Returning to “June Fourth.” On the surface, it seems to have been successfully “buried”: in the daily lives of many people, it is not mentioned, not discussed, not taught, and not even searchable. But on another level, it has never truly disappeared.
It exists in the accounts of exiles, in commemorations overseas, in scattered preserved images and texts, and in the memories that a generation cannot erase. This is a kind of “unfinished burial.” In other words, it is still waiting for a kind of “resurrection” that belongs to history.

Of course, such a resurrection will not appear in the form of a miracle as in religious narratives. It is more likely to be a slow and difficult process:
When more people come to understand that period of history again, when silence is gradually broken, when memory re-enters public space—that moment is the return of history.
However, resurrection never happens automatically. After Jesus’s resurrection, it was a group of disciples who chose to step forward to bear witness. They faced fear yet still spoke of what had happened. Without these witnesses, the “empty tomb” would only have remained an unknown secret.
Likewise, whether the memory of “June Fourth” can continue also depends on whether there are still people willing to remember, to tell, and to pass it on. In an environment that encourages forgetting, memory itself is an action. It may be weak, but it is not without power.
Therefore, placing Easter and “June Fourth” together is not a simple analogy, but a deeper question: when an era attempts to bury truth, do we believe it can still return?
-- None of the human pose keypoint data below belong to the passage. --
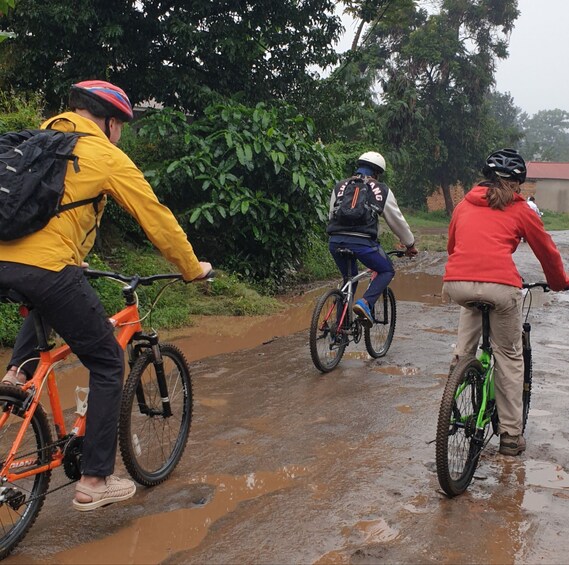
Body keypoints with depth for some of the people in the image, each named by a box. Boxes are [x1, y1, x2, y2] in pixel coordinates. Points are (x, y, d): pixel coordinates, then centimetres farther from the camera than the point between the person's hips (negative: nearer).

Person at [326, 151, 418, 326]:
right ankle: (365, 303, -4)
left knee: (349, 279, 26)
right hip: (362, 242, -4)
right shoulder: (381, 190, 13)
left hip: (335, 241, 4)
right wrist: (410, 244, 33)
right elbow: (397, 221, 19)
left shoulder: (339, 186, 21)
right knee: (387, 271, 19)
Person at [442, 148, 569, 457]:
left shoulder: (464, 205, 22)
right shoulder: (519, 209, 15)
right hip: (500, 285, -2)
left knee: (471, 305, 37)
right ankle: (511, 435, 20)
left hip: (456, 283, 2)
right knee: (509, 357, 14)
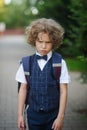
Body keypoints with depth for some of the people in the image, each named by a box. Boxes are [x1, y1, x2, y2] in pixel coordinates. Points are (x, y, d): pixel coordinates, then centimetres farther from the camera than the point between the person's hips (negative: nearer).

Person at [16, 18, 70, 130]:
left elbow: (63, 91, -6)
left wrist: (60, 117, -8)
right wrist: (20, 115, 1)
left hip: (53, 115, -1)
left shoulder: (60, 63, -7)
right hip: (33, 115, 1)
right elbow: (23, 89, 2)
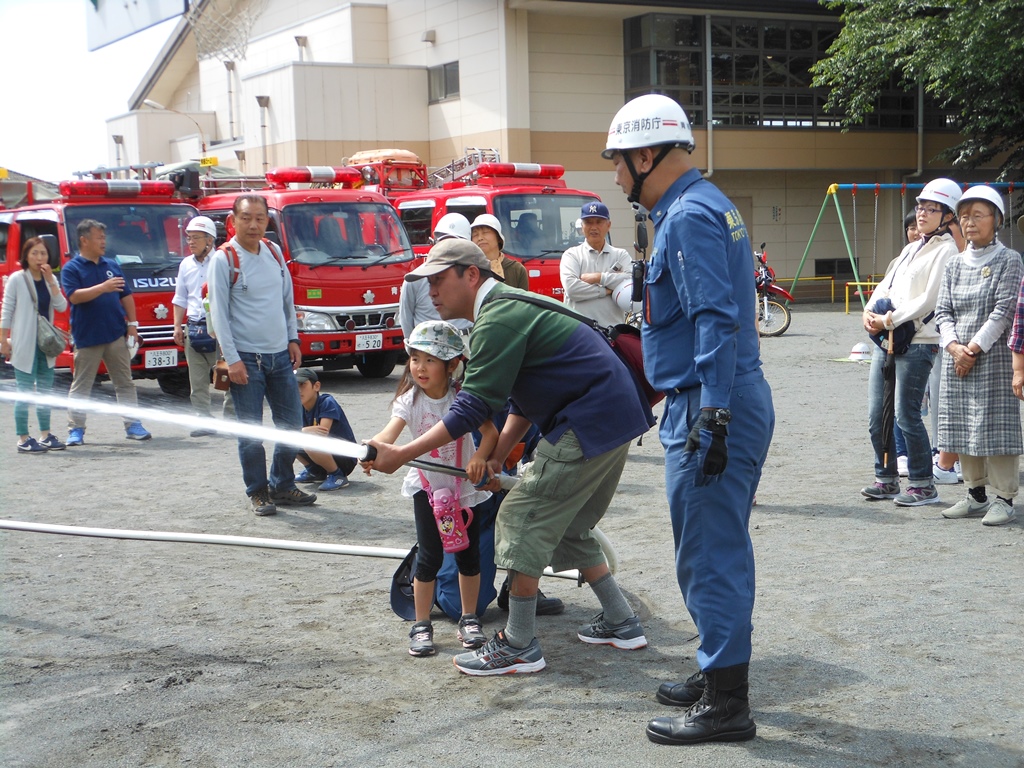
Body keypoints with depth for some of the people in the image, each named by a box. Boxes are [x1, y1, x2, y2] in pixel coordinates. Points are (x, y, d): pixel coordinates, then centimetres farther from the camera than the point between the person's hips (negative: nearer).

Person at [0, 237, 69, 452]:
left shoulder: (51, 279, 9)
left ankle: (45, 435, 20)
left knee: (45, 390, 11)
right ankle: (23, 440, 2)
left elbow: (62, 307, -3)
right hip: (24, 343, -6)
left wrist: (50, 280, -9)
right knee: (25, 393, -3)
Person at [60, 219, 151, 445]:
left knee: (125, 382, 6)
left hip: (116, 335, 4)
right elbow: (74, 296, -16)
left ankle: (132, 424, 11)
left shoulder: (111, 265, 12)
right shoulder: (71, 269, -2)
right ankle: (76, 429, 8)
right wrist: (102, 287, -23)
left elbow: (126, 296, 14)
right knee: (81, 385, 2)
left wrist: (132, 324, 7)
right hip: (87, 337, -4)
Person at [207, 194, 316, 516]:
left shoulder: (274, 252, 9)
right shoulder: (223, 259, -8)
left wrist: (292, 339, 13)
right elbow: (219, 312, -10)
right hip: (246, 358, -6)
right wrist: (232, 359, -15)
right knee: (251, 431, 0)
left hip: (280, 355, 6)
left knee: (291, 423, 10)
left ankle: (283, 486, 24)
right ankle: (258, 492, 13)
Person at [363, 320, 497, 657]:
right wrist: (372, 449, -51)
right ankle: (421, 625, 10)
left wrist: (481, 456, -40)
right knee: (430, 557, -3)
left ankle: (469, 619, 25)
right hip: (427, 486, 0)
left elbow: (490, 431, -20)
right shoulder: (409, 399, -12)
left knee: (469, 554, 7)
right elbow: (390, 432, -29)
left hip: (466, 486, 0)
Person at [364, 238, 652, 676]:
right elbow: (524, 399, 22)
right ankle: (621, 623, 27)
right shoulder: (508, 306, 18)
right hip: (616, 417, 11)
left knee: (523, 518, -5)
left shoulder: (498, 319, -16)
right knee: (568, 525, 20)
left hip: (590, 423, -11)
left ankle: (519, 647, 1)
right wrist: (497, 456, 13)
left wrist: (401, 455, -18)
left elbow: (473, 408, -20)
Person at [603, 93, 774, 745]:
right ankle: (719, 678, 30)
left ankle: (726, 708, 4)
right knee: (718, 550, 18)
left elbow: (716, 320, -24)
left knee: (709, 556, -4)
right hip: (725, 403, 11)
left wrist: (712, 416, -26)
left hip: (711, 409, -11)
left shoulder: (689, 216, -15)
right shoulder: (707, 205, 18)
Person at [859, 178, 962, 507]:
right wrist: (870, 312, -1)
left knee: (907, 415, -7)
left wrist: (889, 320, -13)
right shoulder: (911, 249, 21)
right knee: (876, 416, 8)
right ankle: (886, 479, 20)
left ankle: (923, 485, 4)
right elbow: (886, 284, 18)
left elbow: (928, 300, -15)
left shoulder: (946, 250, -6)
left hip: (917, 343, -8)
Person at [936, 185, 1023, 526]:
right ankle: (976, 494, 19)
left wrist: (974, 348, -13)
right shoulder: (955, 264, 12)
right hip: (958, 359, 5)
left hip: (994, 356, -5)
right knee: (962, 427, 8)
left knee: (997, 426, -5)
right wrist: (954, 347, -9)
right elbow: (942, 311, 8)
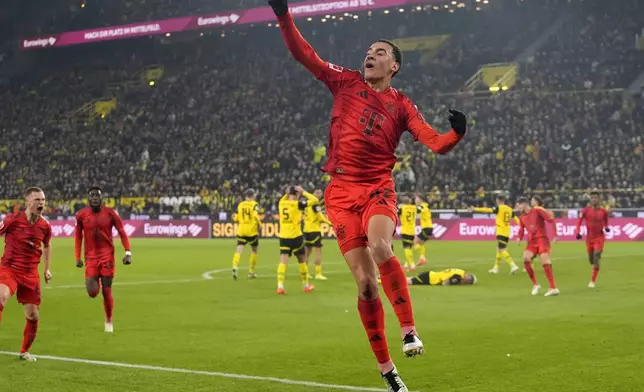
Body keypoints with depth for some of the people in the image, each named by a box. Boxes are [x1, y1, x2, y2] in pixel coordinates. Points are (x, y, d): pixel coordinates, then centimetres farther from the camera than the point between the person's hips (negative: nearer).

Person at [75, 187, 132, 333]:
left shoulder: (110, 213, -4)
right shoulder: (81, 215, -1)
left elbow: (122, 233, 1)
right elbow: (78, 237, 9)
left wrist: (128, 253, -8)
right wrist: (78, 258, 5)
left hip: (107, 256, -1)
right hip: (90, 257, 1)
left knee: (107, 291, 0)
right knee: (92, 292, -9)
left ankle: (109, 321, 18)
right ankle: (97, 282, 28)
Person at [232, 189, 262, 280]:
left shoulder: (240, 205, 8)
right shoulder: (254, 204, -5)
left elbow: (236, 218, 7)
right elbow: (255, 215, -21)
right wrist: (259, 224, -6)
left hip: (241, 230, 3)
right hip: (252, 230, -3)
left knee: (239, 250, -4)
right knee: (254, 250, 15)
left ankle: (235, 266, -29)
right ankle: (251, 272, 17)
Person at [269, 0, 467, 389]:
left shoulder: (402, 105, 9)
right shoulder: (346, 82, 11)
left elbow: (436, 143, 1)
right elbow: (305, 55, 7)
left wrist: (457, 134, -20)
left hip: (379, 189, -1)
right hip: (342, 192, 1)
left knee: (379, 246, -34)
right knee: (365, 280, -5)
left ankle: (409, 330, -21)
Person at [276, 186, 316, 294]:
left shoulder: (281, 203, 3)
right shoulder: (297, 204, -10)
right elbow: (314, 200, -5)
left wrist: (287, 193, 20)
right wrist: (303, 192, 1)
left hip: (283, 237, 3)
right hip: (296, 237, -3)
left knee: (283, 261, -1)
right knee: (302, 260, 13)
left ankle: (280, 286, -16)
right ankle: (306, 285, 25)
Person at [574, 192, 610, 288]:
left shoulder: (604, 211, -2)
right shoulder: (586, 210, -5)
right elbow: (579, 221, -4)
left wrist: (606, 227, -4)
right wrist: (578, 232, -17)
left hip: (599, 237, -2)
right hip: (589, 237, 2)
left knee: (596, 257, -16)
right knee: (591, 259, 10)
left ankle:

The answer given by Easter is affirmative, but it comes with a condition: there must be people who refuse to treat the tomb as the endpoint. In an authoritarian society, what is truly feared is often not a single protest, but that kind of lingering memory—it does not immediately change reality but accumulates power over time. Because once people realize that what has been suppressed has not disappeared, and what has been forbidden can still be remembered, then the myth of “total control” will begin to crack.
Perhaps this is precisely the most realistic meaning of Easter today: you can bury a piece of history, but you cannot guarantee that it will not, one day, be seen again.